◆ **Collected data**:

___

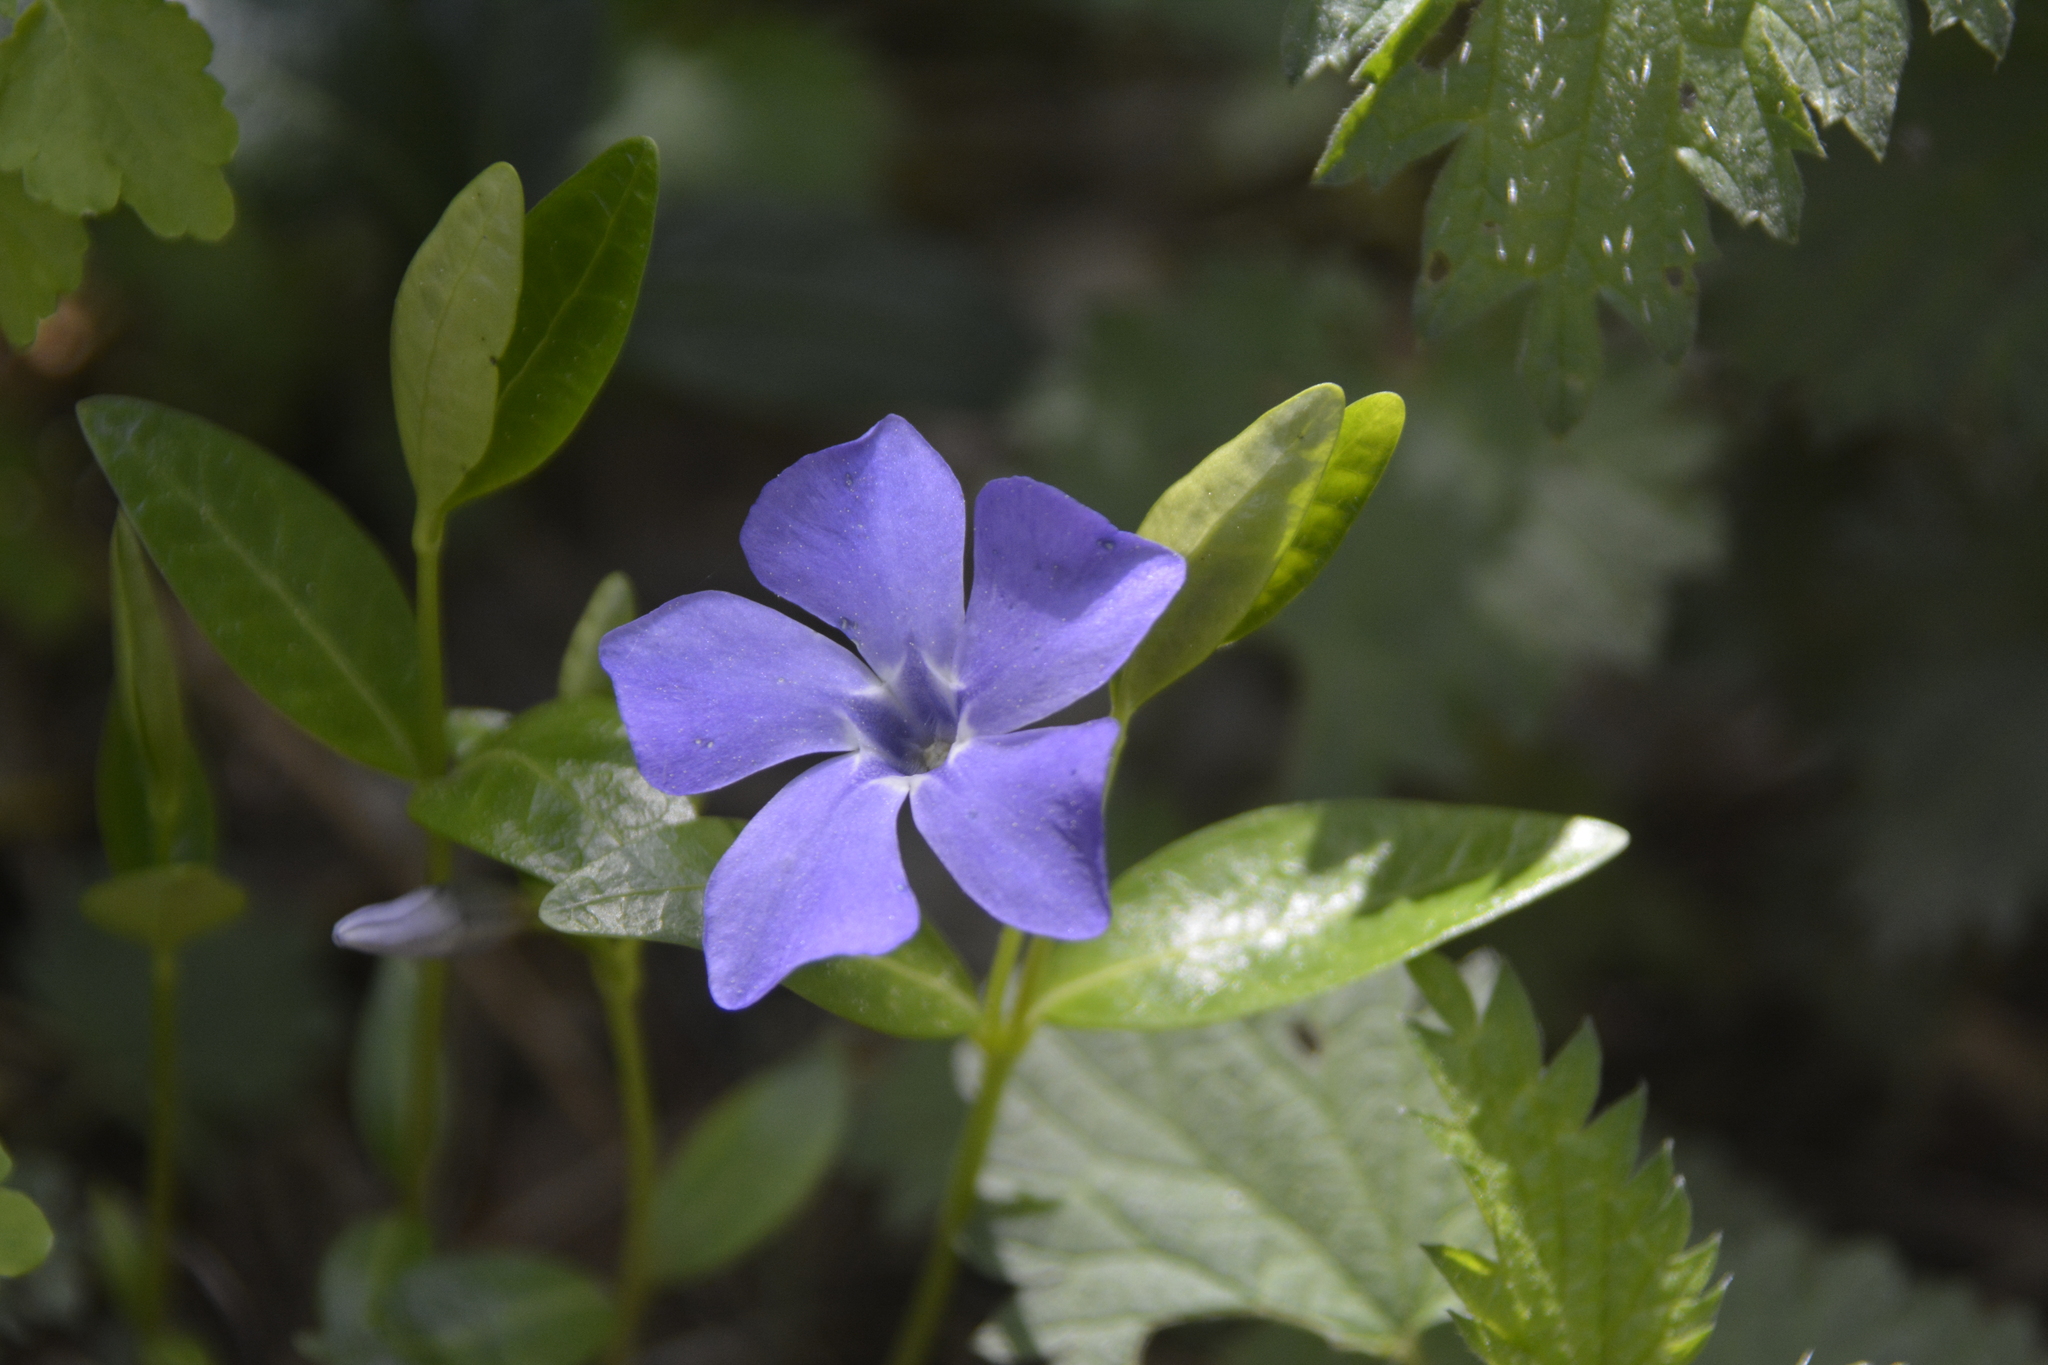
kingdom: Plantae
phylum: Tracheophyta
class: Magnoliopsida
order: Gentianales
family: Apocynaceae
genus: Vinca
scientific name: Vinca minor
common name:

___

◆ **WHAT IS ASKED**: Return the text lines of the data word for word, without the pictures.

◆ **EXERCISE SOLUTION**:
kingdom: Plantae
phylum: Tracheophyta
class: Magnoliopsida
order: Gentianales
family: Apocynaceae
genus: Vinca
scientific name: Vinca minor
common name:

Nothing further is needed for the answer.